Stored data entries
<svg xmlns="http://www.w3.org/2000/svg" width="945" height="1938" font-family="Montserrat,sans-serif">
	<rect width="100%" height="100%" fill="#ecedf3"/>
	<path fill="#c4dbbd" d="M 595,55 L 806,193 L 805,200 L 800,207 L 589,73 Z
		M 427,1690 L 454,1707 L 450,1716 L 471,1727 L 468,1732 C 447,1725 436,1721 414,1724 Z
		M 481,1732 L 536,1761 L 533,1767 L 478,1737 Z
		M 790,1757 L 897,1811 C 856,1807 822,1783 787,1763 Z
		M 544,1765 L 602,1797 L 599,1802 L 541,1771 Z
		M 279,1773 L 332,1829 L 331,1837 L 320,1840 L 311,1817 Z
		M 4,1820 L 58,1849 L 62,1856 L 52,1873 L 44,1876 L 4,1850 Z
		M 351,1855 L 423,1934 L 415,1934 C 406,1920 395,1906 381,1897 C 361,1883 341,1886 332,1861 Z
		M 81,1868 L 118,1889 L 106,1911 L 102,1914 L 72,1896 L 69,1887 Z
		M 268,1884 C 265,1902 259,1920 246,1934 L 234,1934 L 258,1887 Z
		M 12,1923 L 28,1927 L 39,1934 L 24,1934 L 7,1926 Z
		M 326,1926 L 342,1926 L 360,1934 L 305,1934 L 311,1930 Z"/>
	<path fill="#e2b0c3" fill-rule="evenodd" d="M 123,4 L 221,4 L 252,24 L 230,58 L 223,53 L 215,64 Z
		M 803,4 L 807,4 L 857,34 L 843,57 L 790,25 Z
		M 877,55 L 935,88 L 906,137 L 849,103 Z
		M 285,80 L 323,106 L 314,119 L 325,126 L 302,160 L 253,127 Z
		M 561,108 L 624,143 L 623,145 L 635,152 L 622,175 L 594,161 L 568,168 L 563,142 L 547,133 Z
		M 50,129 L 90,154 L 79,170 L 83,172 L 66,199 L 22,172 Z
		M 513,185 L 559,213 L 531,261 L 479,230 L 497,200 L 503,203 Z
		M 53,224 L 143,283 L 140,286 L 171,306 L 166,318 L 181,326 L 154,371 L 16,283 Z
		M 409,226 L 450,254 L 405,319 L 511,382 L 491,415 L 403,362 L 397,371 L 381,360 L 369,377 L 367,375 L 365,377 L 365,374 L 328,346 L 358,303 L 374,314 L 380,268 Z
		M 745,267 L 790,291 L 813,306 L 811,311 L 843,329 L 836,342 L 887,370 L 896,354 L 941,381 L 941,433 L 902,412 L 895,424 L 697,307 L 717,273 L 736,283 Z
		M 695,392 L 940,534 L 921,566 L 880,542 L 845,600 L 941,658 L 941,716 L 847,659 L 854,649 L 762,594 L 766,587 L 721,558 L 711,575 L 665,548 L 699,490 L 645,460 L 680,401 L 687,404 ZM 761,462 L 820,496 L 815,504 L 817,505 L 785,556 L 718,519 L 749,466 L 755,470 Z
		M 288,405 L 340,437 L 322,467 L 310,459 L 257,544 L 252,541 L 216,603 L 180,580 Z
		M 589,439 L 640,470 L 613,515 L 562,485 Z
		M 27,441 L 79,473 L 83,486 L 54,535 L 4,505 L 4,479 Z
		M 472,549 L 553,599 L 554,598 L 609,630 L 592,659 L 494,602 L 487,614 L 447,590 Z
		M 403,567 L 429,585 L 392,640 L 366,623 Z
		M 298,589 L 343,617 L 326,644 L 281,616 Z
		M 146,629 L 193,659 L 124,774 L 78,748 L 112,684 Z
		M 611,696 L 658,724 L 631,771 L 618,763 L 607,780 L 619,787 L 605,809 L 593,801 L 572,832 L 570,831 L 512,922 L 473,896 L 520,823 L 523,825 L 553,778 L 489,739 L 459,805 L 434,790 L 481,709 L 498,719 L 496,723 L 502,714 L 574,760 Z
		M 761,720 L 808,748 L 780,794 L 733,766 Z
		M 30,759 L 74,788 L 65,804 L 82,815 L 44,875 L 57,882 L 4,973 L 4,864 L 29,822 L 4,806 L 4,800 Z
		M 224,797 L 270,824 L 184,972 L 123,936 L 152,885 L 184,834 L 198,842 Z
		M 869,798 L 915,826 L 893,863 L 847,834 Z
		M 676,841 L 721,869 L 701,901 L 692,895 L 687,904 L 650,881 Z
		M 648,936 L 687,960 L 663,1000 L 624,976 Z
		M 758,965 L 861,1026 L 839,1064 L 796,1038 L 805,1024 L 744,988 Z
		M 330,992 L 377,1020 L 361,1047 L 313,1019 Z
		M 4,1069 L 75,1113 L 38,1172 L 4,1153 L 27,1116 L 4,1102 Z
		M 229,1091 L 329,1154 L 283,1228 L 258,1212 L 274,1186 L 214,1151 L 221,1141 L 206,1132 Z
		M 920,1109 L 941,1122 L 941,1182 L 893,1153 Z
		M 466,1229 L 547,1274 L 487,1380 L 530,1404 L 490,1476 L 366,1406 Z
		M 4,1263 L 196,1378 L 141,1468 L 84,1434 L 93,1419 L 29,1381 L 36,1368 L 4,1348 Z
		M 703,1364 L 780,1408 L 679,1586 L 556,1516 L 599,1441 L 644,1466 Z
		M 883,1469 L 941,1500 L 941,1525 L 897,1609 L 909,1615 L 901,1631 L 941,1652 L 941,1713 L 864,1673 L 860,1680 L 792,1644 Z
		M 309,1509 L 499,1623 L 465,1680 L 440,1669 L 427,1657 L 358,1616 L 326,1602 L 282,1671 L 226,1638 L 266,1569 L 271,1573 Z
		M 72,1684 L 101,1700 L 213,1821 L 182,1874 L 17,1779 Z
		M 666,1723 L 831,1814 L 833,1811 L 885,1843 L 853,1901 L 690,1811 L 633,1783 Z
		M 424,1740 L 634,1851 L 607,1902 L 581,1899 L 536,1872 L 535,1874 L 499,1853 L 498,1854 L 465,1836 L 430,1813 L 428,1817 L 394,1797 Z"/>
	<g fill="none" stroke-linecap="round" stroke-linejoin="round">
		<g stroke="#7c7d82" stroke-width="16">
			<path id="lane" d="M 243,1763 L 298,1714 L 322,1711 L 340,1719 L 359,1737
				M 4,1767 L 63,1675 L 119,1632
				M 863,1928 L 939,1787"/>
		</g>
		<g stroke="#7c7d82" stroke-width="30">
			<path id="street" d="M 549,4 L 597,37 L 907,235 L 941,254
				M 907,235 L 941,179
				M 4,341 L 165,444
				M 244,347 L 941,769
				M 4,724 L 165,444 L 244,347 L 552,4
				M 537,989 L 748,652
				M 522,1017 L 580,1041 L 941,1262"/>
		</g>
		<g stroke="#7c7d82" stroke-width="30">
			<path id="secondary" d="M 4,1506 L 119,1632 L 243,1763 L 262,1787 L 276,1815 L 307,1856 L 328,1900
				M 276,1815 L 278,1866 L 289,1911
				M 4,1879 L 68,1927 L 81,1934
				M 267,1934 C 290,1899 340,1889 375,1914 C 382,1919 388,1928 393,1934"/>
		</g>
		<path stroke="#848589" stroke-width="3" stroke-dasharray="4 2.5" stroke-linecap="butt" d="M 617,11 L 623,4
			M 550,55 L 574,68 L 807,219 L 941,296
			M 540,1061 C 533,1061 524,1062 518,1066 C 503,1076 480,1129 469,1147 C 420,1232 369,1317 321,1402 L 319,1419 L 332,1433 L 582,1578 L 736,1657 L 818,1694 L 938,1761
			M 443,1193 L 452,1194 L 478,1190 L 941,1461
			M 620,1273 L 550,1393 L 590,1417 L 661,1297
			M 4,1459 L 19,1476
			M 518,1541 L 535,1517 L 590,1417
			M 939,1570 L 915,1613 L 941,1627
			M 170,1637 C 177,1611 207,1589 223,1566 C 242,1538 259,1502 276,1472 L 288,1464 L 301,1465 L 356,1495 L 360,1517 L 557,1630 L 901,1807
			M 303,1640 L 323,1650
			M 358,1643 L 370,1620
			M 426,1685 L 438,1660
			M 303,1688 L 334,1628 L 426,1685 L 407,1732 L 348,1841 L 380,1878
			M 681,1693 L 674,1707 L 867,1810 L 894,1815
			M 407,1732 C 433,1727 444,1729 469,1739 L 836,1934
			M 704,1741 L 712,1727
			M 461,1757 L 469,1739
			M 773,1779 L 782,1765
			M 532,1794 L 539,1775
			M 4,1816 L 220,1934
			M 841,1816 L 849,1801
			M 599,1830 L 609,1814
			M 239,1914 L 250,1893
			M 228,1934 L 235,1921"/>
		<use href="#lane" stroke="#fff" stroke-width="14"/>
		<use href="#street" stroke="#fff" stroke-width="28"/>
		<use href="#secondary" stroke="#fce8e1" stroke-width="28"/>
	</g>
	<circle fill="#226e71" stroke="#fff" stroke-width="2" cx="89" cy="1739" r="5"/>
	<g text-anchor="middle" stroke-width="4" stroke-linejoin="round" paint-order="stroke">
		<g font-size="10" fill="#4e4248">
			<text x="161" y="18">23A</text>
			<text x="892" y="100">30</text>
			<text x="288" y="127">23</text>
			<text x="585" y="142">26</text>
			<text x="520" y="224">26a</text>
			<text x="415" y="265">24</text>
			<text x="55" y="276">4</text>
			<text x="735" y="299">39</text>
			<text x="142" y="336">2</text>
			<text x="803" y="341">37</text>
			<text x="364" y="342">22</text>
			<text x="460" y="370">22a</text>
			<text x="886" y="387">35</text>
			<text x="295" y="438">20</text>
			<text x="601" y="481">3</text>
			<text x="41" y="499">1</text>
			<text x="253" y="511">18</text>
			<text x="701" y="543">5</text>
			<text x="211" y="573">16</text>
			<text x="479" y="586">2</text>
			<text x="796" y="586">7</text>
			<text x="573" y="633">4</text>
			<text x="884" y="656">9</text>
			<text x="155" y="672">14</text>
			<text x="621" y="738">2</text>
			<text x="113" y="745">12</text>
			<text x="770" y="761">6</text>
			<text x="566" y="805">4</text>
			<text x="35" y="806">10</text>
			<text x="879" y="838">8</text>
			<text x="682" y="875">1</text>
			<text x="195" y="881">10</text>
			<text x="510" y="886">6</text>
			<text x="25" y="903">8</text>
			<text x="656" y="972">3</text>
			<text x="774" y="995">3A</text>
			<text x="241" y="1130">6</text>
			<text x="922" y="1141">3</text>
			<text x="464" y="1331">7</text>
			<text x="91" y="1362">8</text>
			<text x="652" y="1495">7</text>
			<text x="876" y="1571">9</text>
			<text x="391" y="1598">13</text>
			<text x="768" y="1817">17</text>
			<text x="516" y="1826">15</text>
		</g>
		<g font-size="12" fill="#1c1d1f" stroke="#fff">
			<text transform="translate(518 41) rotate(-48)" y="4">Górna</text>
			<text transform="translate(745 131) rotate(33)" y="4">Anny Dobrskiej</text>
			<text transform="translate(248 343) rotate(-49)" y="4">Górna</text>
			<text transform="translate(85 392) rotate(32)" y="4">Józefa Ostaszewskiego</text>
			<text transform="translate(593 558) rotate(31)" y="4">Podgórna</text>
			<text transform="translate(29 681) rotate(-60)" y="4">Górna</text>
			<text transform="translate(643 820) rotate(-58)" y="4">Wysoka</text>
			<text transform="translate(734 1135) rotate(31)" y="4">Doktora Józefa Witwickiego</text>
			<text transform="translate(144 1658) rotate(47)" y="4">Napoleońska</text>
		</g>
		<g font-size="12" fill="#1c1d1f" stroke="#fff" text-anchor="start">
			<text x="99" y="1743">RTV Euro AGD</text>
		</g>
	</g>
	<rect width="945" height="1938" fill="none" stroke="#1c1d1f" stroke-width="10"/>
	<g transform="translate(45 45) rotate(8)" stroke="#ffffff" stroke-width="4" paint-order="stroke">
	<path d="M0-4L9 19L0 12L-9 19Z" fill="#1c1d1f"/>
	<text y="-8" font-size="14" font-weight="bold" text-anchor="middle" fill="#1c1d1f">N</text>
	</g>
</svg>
---
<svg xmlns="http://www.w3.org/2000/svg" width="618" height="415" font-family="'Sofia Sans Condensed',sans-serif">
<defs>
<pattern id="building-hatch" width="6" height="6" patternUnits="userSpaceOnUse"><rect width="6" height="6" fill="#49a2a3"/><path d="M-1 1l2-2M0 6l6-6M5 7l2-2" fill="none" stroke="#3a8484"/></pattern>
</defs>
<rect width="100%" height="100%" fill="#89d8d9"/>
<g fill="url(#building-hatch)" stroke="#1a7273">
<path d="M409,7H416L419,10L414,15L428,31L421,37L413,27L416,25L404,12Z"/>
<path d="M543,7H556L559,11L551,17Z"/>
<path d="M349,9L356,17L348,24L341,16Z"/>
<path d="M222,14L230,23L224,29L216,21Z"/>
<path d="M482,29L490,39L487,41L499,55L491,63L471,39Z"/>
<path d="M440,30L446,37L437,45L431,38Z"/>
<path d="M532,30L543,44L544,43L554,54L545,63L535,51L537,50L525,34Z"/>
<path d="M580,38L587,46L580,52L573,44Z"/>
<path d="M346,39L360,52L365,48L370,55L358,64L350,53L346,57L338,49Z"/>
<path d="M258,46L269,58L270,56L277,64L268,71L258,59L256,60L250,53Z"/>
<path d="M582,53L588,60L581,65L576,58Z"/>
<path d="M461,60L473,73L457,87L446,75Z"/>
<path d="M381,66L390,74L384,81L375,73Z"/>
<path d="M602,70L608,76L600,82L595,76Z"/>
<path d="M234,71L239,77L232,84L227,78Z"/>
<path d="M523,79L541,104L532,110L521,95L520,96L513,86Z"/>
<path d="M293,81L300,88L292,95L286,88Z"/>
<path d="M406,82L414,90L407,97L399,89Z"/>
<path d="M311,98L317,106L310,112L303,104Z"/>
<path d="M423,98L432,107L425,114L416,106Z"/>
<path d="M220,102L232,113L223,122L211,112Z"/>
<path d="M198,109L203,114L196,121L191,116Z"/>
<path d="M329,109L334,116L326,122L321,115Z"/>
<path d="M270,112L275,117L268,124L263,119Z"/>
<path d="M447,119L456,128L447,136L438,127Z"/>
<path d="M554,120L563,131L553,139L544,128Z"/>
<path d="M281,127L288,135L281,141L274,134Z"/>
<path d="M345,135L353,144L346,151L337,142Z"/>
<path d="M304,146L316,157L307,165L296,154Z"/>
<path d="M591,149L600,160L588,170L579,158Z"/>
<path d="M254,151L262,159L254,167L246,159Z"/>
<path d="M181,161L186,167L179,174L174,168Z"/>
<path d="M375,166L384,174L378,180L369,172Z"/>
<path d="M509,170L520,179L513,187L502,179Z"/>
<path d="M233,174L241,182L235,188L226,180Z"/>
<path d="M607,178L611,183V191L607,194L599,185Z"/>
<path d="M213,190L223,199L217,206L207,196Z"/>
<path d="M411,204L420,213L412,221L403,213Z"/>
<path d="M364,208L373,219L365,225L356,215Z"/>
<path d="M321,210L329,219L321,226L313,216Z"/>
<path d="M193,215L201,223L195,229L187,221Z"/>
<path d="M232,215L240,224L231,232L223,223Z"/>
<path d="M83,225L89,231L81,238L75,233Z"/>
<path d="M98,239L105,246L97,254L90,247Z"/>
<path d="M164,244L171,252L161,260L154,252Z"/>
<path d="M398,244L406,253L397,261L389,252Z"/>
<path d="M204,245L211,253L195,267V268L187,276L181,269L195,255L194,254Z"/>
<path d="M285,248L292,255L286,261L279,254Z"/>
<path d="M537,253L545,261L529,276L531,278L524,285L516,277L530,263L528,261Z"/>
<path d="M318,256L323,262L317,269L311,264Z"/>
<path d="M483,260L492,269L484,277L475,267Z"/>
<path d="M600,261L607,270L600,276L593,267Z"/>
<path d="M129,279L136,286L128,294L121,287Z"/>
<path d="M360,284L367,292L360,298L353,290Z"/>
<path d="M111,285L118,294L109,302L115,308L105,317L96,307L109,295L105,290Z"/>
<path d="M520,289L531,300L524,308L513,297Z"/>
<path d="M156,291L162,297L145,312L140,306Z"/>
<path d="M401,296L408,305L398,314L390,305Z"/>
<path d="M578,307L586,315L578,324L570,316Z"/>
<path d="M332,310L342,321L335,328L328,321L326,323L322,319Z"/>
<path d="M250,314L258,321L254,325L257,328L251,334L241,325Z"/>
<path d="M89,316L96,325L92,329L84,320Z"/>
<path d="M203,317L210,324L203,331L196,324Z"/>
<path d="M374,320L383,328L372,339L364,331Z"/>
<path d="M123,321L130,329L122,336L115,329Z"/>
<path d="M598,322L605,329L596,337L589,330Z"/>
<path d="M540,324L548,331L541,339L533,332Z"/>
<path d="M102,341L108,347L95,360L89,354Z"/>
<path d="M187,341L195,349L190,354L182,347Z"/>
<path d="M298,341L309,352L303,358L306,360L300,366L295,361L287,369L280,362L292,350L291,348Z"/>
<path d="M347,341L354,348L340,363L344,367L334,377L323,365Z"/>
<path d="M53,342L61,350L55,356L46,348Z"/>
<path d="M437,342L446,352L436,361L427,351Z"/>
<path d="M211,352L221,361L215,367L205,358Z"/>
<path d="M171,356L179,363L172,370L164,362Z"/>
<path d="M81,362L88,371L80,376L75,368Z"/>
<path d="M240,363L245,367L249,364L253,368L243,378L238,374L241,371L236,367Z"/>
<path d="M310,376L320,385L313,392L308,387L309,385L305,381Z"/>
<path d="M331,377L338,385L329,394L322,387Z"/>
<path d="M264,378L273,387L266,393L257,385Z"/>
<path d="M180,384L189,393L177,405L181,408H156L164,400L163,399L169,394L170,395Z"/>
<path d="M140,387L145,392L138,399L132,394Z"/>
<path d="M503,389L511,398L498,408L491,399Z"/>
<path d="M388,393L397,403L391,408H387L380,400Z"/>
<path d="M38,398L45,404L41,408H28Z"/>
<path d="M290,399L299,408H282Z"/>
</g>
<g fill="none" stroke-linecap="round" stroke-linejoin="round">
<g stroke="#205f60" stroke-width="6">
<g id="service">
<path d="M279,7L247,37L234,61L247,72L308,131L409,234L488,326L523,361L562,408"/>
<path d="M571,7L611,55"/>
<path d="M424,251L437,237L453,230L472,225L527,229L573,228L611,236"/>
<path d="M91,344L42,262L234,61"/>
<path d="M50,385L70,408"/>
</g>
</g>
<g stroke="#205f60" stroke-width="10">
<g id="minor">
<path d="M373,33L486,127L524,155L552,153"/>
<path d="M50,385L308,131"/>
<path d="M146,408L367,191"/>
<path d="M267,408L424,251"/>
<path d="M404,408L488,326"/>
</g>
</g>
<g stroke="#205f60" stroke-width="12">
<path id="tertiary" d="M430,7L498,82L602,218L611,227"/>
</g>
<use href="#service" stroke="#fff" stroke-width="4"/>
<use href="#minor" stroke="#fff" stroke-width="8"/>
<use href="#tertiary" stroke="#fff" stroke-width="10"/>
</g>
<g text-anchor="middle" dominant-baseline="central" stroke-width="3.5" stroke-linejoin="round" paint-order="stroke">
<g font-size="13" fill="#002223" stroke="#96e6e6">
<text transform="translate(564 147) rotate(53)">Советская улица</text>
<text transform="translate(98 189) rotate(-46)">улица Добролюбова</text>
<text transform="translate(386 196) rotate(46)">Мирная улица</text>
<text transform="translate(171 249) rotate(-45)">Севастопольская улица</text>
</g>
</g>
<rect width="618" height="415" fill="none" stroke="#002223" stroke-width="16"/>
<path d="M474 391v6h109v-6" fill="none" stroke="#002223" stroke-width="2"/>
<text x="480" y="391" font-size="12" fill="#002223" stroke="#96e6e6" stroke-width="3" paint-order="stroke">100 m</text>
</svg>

> **Exercise goal**:
An exact copy of the lines above, from the one containing "M 276,1815 L 278,1866 L 289,1911" down to the one containing "M 170,1637 C" and including both, is the whole answer; retype it and nothing else.

> **Task solution**:
				M 276,1815 L 278,1866 L 289,1911
				M 4,1879 L 68,1927 L 81,1934
				M 267,1934 C 290,1899 340,1889 375,1914 C 382,1919 388,1928 393,1934"/>
		</g>
		<path stroke="#848589" stroke-width="3" stroke-dasharray="4 2.5" stroke-linecap="butt" d="M 617,11 L 623,4
			M 550,55 L 574,68 L 807,219 L 941,296
			M 540,1061 C 533,1061 524,1062 518,1066 C 503,1076 480,1129 469,1147 C 420,1232 369,1317 321,1402 L 319,1419 L 332,1433 L 582,1578 L 736,1657 L 818,1694 L 938,1761
			M 443,1193 L 452,1194 L 478,1190 L 941,1461
			M 620,1273 L 550,1393 L 590,1417 L 661,1297
			M 4,1459 L 19,1476
			M 518,1541 L 535,1517 L 590,1417
			M 939,1570 L 915,1613 L 941,1627
			M 170,1637 C 177,1611 207,1589 223,1566 C 242,1538 259,1502 276,1472 L 288,1464 L 301,1465 L 356,1495 L 360,1517 L 557,1630 L 901,1807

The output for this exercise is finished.